After a tiring day at work when I got back home yesterday, I was at a loss as to what to do. I decided to catch up on the movie that I had left halfway quite a couple of times. The movie was Stephen Frears “The Queen”, Best motion Picture, 2006. It is quite a watch really. And more so because of its subtlety. No violence, no hugging, no kissing, no crying. Just those silent scenes that pass and still leave you loaded with emotions. (Well, you can’t expect any more, considering the fact that it is based on the British royal family. I had once read this somewhere: “The British royal family are allowed to hug only dogs and horses.”)   The beauty of this movie is that it makes you wonder about both Princess Diana and Queen Elizabeth and all that they stand for. At one moment you really are on Princess Di’s side and the next moment you sympathize with the Queen. It makes you wonder about what would it be like to be in their shoes.

Never seeing eye to eye, even in the picture

There is not much that I remember of Princess Di’s death. After all, I was just 7 then. The only thing I seem to remember about it is Princess Diana haircuts that were oh so fashionable then. But I don’t think it ever looked as amazing as it did on the Princess. She was a woman of style. Beautiful, elegant, generous, loving, warm-hearted. She was what Tony Blair rightly described as “The People’s Princess”. Apparently Princess Diana was the first English woman to be named princess by marriage in three hundred years. She was a role model to the people of Britain, an idol of philanthropic work who influenced, helped and nurtured millions of people across the globe. She was also a little crazy. Attention-seeking, as a lot of people would describe her as. But these are the superficial facts that we know about her. Have we ever considered what made her do all the things she did? The affairs, the love of paparazzi and even the philanthropic zest. I think it all emerged from the basic human urge to be cared for, to be loved and above all, to be understood. Once in an interview she was asked if she would ever be the Queen. She said she wouldn’t but that she would like to be the queen of the people’s hearts. And that is exactly what she was.

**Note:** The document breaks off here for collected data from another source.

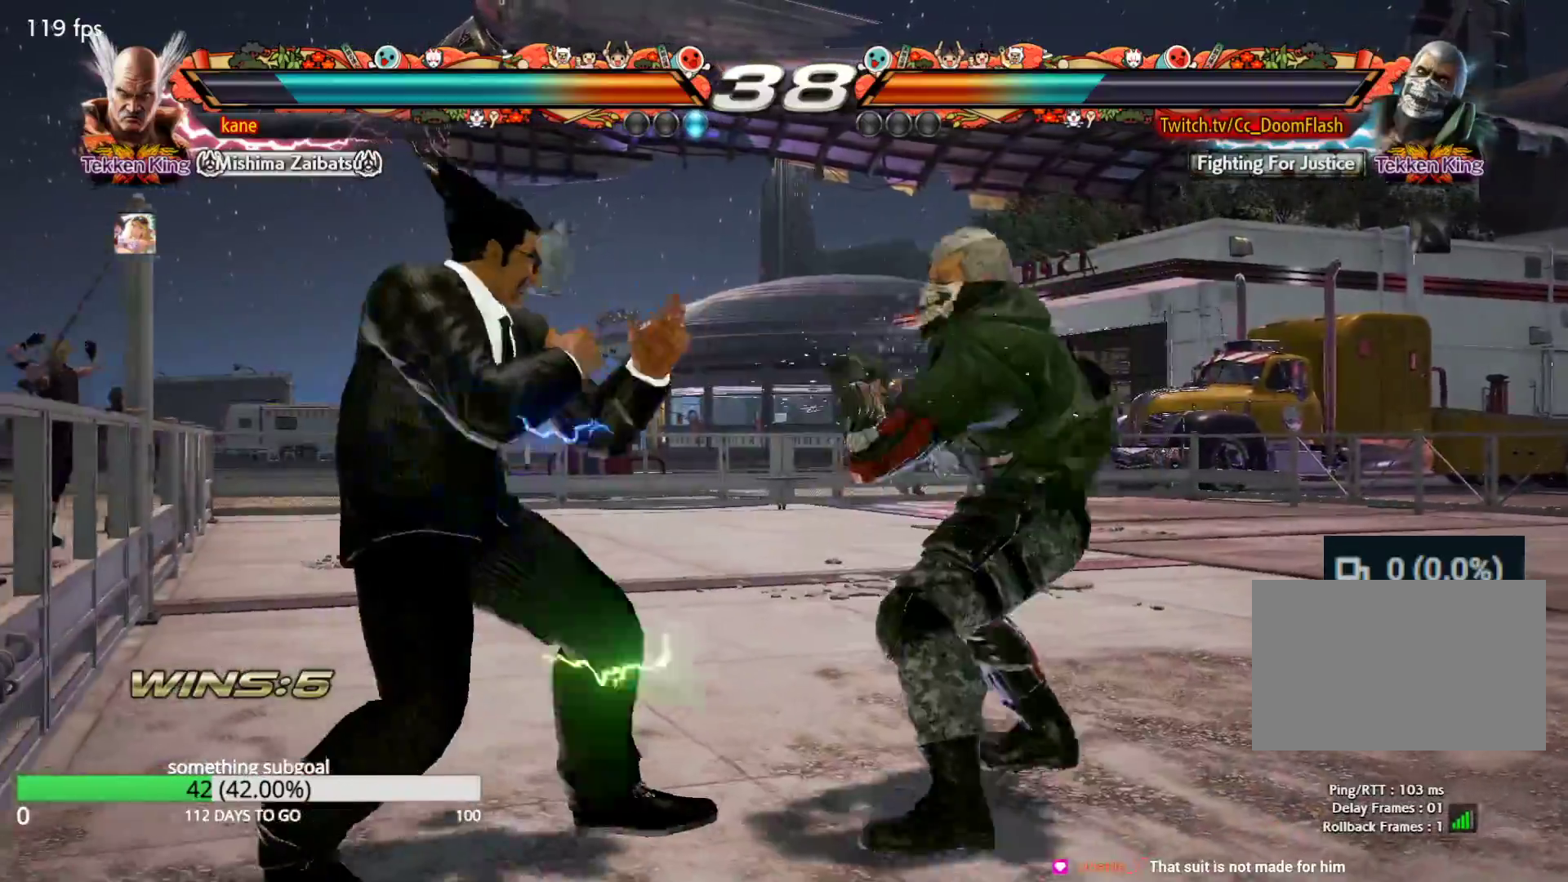
{"buttons": [], "left_stick": "center", "events": [[17, "left_stick", "center"], [67, "left_stick", "right"], [117, "left_stick", "down"], [150, "TRIANGLE", "down"], [200, "TRIANGLE", "up"], [250, "left_stick", "center"]]}
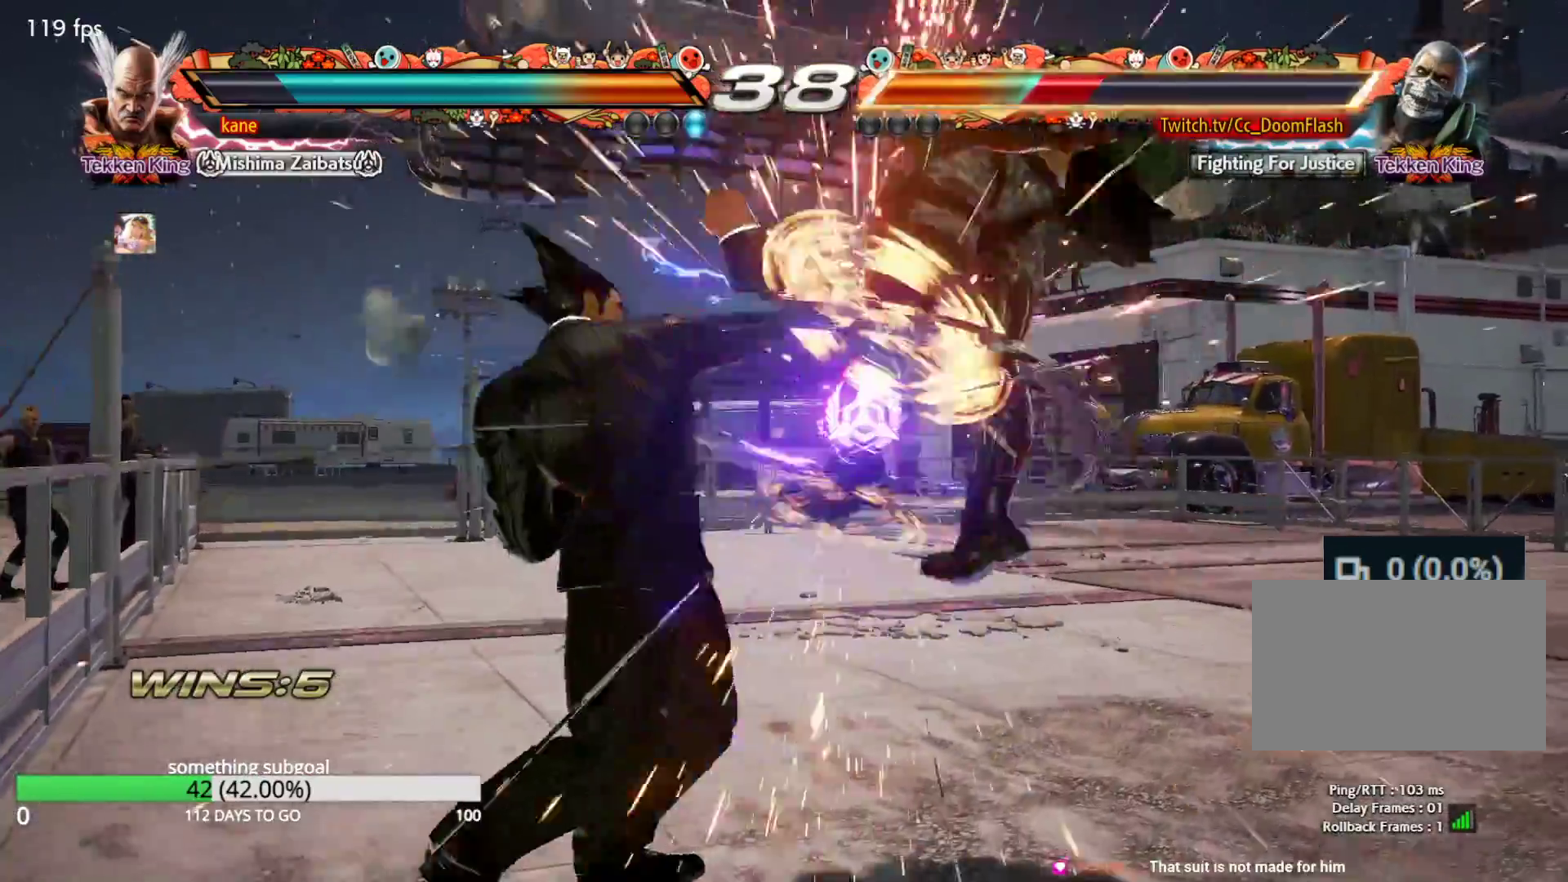
{"buttons": [], "left_stick": "center", "events": [[233, "left_stick", "right"], [333, "TRIANGLE", "down"], [333, "left_stick", "down-right"], [400, "TRIANGLE", "up"], [433, "left_stick", "center"]]}
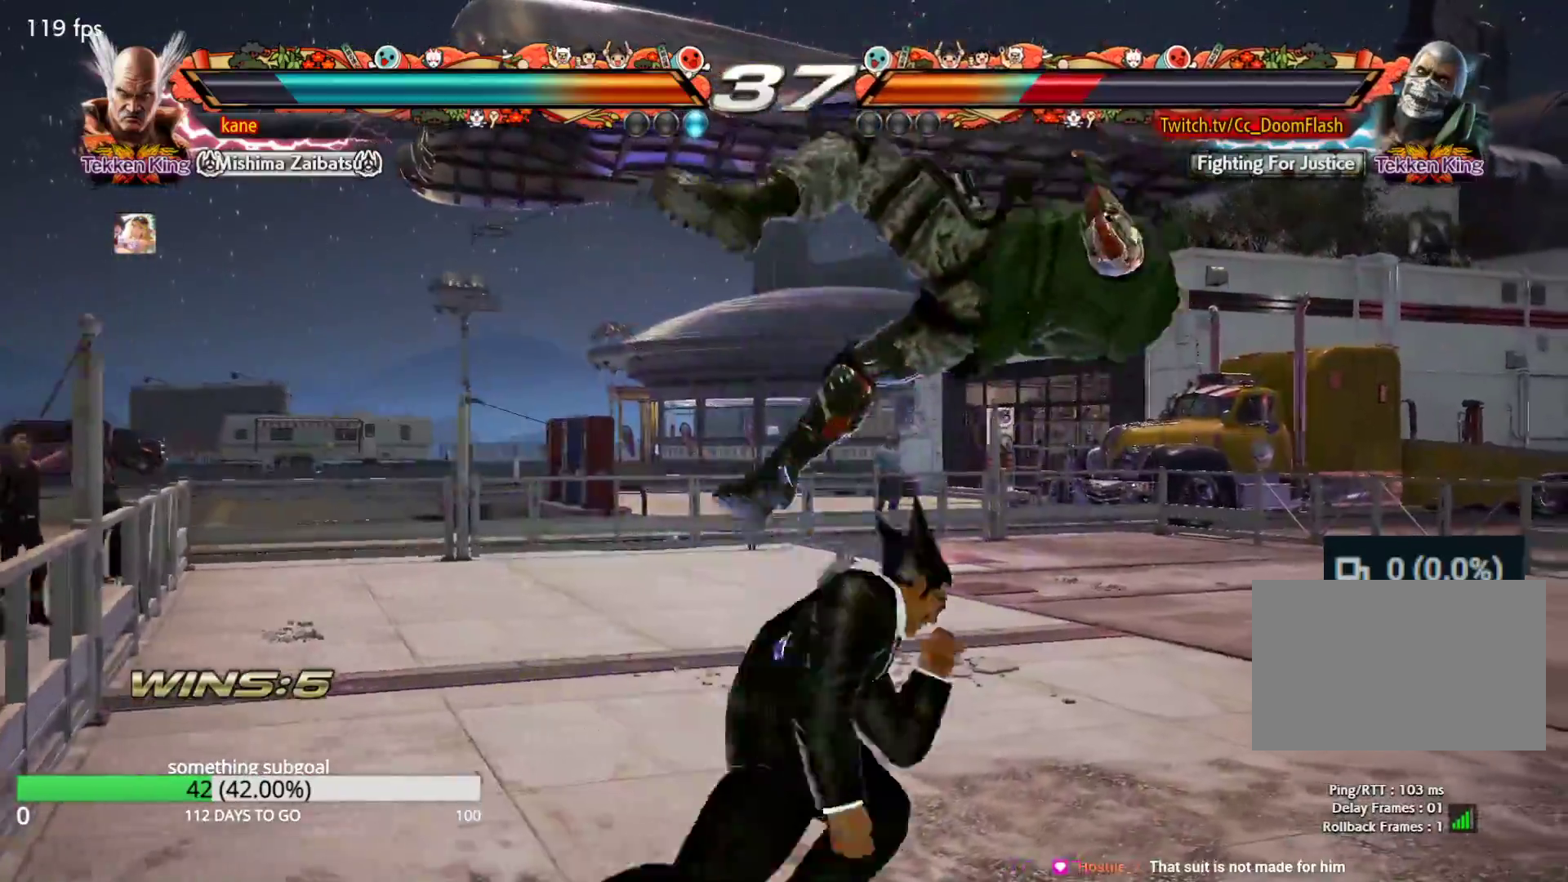
{"buttons": ["CROSS"], "left_stick": "right", "events": [[317, "left_stick", "right"], [367, "TRIANGLE", "down"], [417, "TRIANGLE", "up"], [483, "CROSS", "down"]]}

Now coming to the “queen”. Firstly, Helen Mirren has done a superb job. The role of the queen is not an easy job.  In the movie, yes, but more, I feel, in real life. She is always coming out as a strong, tight lipped, shrewd, disciplined, maybe sometimes a little snobbish woman, unrelenting of anything that doesn’t follow the “book”. Yes, it does sound annoying, especially to my mind. (For me anything that doesn’t bend the rules for change is old fashioned) But the movie, for the first time made me think of her perspective. She has been brought up with the fact that she is “Godsent” for the people. To look after them, to take care of them, to advise them. I think its quite natural for someone from her generation to not understand what Diana did. To believe in the monarchy, to try to do what she thought was right. Irrespective of the fact that the world is new, the people are new. They are changing every moment. They are changing what they want, what they have and what they would like to have (Yes, they are three different things.). It is like the generation gap that we all have with our parents. We know they are different, they know we are different but still we can never find the point where we can meet. But she did. The Queen did, when the Princess died. And that is what made me feel for her.

They are both strong women. Women of power, however different the kind of power is. One who rules one of the strongest nations in the world and the other who ruled the hearts of the people of that nation. They were both correct, for their own good.  They are both “The Queen”, in pursuit of happiness in the only way they both knew. Because all we want to do in this world is be happy, isn’t it?